使此代码工作的原因是如何在添加和检查函数add_word
和has_word
中使用指针指针。另外,我们从根节点指针开始,并且对于输入字符串中的每个连续字符,向下移动树。当命中子指针为NULL时,我们分配一个新节点,挂起它,继续前进。除了一个区别之外,检查函数has_word
执行完全相同的操作:它不会挂起新节点。遇到NULL时,不应该有一个NULL,这意味着出错了,输入的单词不在树中。
#include <iostream>
#include <random>
#include <string>
struct myTreeNode
{
char data;
myTreeNode *childA;
myTreeNode *childT;
myTreeNode *childC;
myTreeNode *childG;
myTreeNode( char c )
: data(c), childA(), childT(), childC(), childG()
{
}
~myTreeNode()
{
delete childA;
delete childT;
delete childC;
delete childG;
}
// squelch these
myTreeNode(const myTreeNode&) = delete;
myTreeNode& operator=(const myTreeNode&) = delete;
};
class Tree
{
private:
myTreeNode *Root;
public:
Tree() : Root( new myTreeNode('-')) { }
~Tree() { delete Root; }
// squelch these
Tree(const Tree&) = delete;
Tree& operator =(const Tree&) = delete;
// adds a given string into the tree if it isn't already there.

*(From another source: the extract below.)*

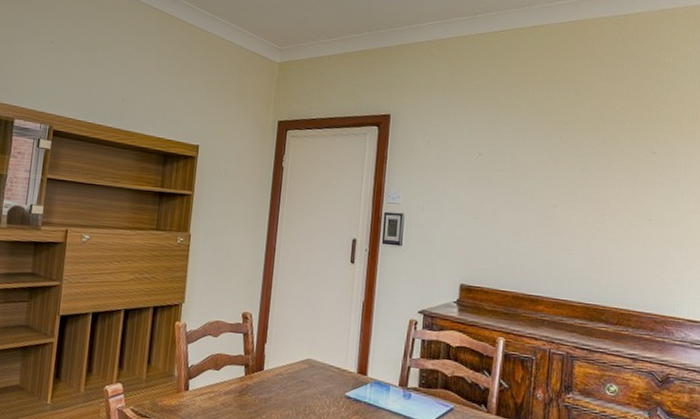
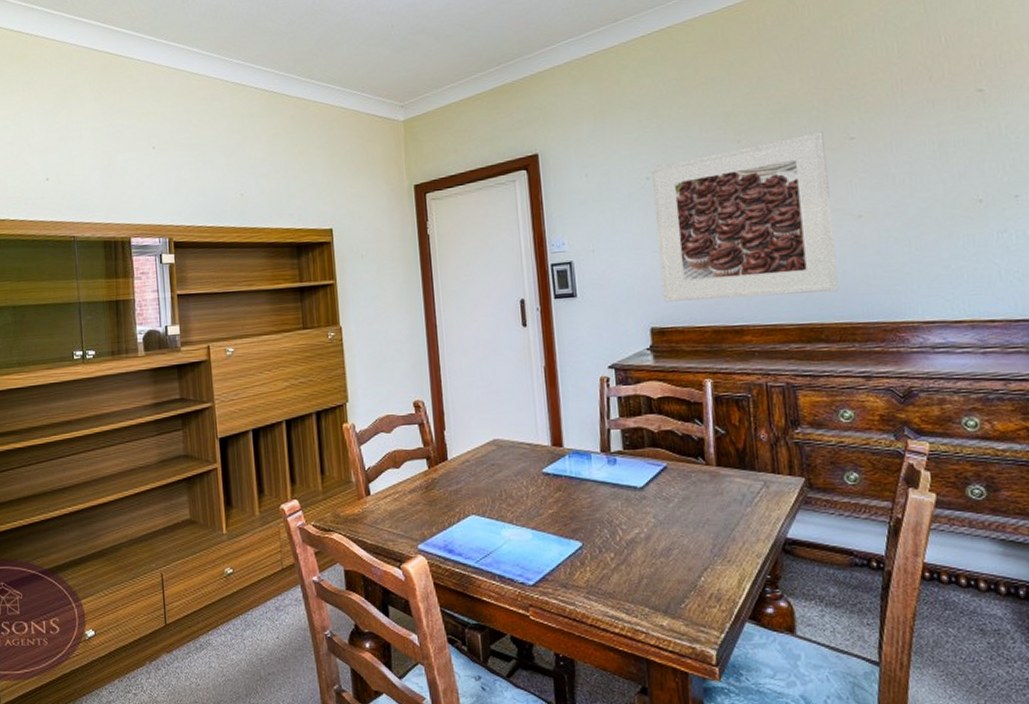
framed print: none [475,142,632,281] -> present [652,132,839,302]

void add_word(const std::string& word)
{
myTreeNode **pp = &Root;
for (auto c : word)
{
c = std::tolower((unsigned int)c);
switch(c)
{
case 'a':
pp = &(*pp)->childA;
break;
case 't':
pp = &(*pp)->childT;
break;
case 'c':
pp = &(*pp)->childC;
break;
case 'g':
pp = &(*pp)->childG;
break;
default:
std::cerr << "skipping unsupported char '" << c << "'\n";
}
if (!*pp)
*pp = new myTreeNode(c);
}
}
// returns true if the given string is in the tree
bool has_word(const std::string& word)
{
myTreeNode **pp = &Root;
for (auto c : word)
{
c = std::tolower((unsigned int)c);
switch(c)
{
case 'a':
pp = &(*pp)->childA;
break;
case 't':
pp = &(*pp)->childT;
break;
case 'c':
pp = &(*pp)->childC;
break;
case 'g':
pp = &(*pp)->childG;
break;
default: // should never happen with proper input
return false;
}
if (!*pp)
return false;
}
return true;
}
};
////////////////////////////////////////////////////////////////////////////////
int main()
{
// setup a random device and some uniform distributions
std::random_device rd;
std::mt19937 rng(rd());
std::uniform_int_distribution<> dchar(0,3);
std::uniform_int_distribution<> dlen(3,8);
// our restricted alphabet. random indexes for creating our
// strings will be coming by indexing with dchar(rng)
char s[] = {'a', 't', 'c', 'g' };
// build set of random strings
std::vector<std::string> strs;
for (int i=0; i<20; ++i)
{
std::string str;
int len = dlen(rng);
for (int j=0; j<len; ++j)
str.push_back(s[dchar(rng)]); // push random char
strs.emplace_back(str);
}
// drop list of strins into tree
Tree tree;
for (auto const& str : strs)
{
std::cout << str << '\n';
tree.add_word(str);
}
// now verify every string we just inserted is in the tree
for (auto const& str : strs)
{
if (!tree.has_word(str))
{
std::cerr << "Word \"" << str << "\" should be in tree, but was NOT\n";
std::exit(EXIT_FAILURE);
}
}
std::cout << "All test words found!!\n";
return EXIT_SUCCESS;
}
输出(因随机生成器而异)
gctccgga
agtccatt
gagcg
gtggg
tca
aga
cacaggg
cga
tgga
ttatta
cagg
aac
tatttg
gccttat
acctcca
tgagac
aagacg
tgc
aaccgg
tca
All test words found!!
<强>摘要强>
我强烈建议您在调试器中运行它,并牢牢抓住监视窗口。按照指针轨迹查看程序进展时的设置方式。有很多我没有谈到的事情:正确的构造,初始化,Rule of Three合规性等等。我也可以使用智能指针(如std::unique_ptr<>
或std::shared_ptr<>
。我真诚地希望你能从中得到的东西。它只会从这里变得更糟。
祝你好运
答案 1 :(得分:0)
我不知道为什么但是 这个:
Root->childA = Root->childC = Root->childG = Root->childT = NULL;
看起来不适合我,还没有完成c ++一段时间和节点,但我不认为你是怎么做到的?将检查并编辑此内容。